Customer Success Intern

Job Description

Congratulations! You have taken the first step towards a career-defining role that will redefine data security.

THE ROLE
Customer Success AI Enablement Intern
Location: Santa Clara, CA (Hybrid)
In-Office Requirement: Must work from the Santa Clara office two days per week (Tuesday–Thursday)
Duration: 3 months (with potential extension)
Type: Paid Internship | $20–$25 per hour
Role Overview
The Customer Success AI Enablement Intern will partner closely with Customer Success leadership to identify, design, and prototype AI-driven use cases across the post-sales lifecycle.
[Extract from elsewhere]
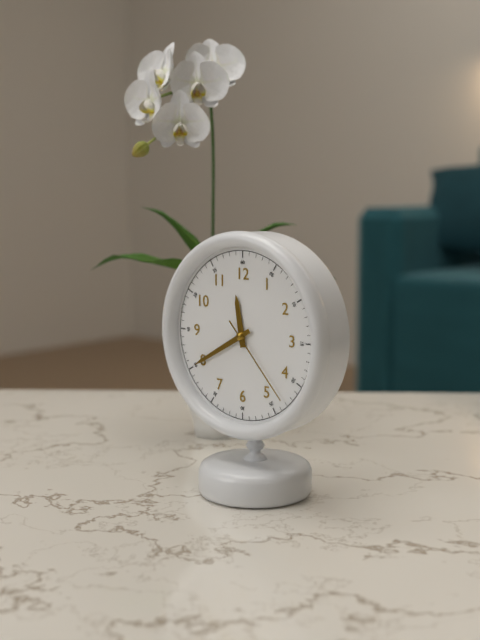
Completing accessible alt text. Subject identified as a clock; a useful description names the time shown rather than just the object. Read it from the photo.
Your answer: 11:40:23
This role focuses on transforming Customer Success from a relationship-led function into a predictive, insight-driven, and scalable organization.
This internship is ideal for candidates who operate at the intersection of business operations, data, and AI tools, and who want hands-on exposure to solving real-world, enterprise-scale Customer Success challenges.

Key Responsibilities
1. AI Use Case Identification for Customer Success
  • Analyze the end-to-end Customer Success lifecycle, including onboarding, adoption, support, renewals, and expansion.
  • Identify high-friction, manual, or judgment-heavy workflows that can benefit from AI.
  • Prioritize use cases based on business impact, feasibility, and scalability.
Example use cases may include:
  • AI-driven customer health scoring
  • Renewal and churn risk prediction
  • Automated Executive Business Reviews (EBRs)
  • Product adoption anomaly detection
  • Sentiment analysis across emails, calls, and support tickets
2. Customer Success Data & Signal Mapping
  • Inventory and assess existing CS data sources (CRM, support tickets, product usage, telemetry, NPS, surveys).
  • Build signal insight action frameworks.
  • Identify data gaps and recommend enrichment or instrumentation strategies.
3. Process & Governance Alignment
  • Ensure AI recommendations align with:
    • The Customer Success operating model
    • Defined human decision checkpoints
    • Trust, accuracy, and explainability standards
  • Help define and document human-in-the-loop workflows.
4. Stakeholder Enablement & Adoption
  • Create clear, lightweight internal artifacts, such as:
    • AI use-case briefs
    • Demo videos or walkthroughs
    • Before-and-after workflow comparisons
  • Support internal adoption by making AI outputs actionable and practical, not theoretical.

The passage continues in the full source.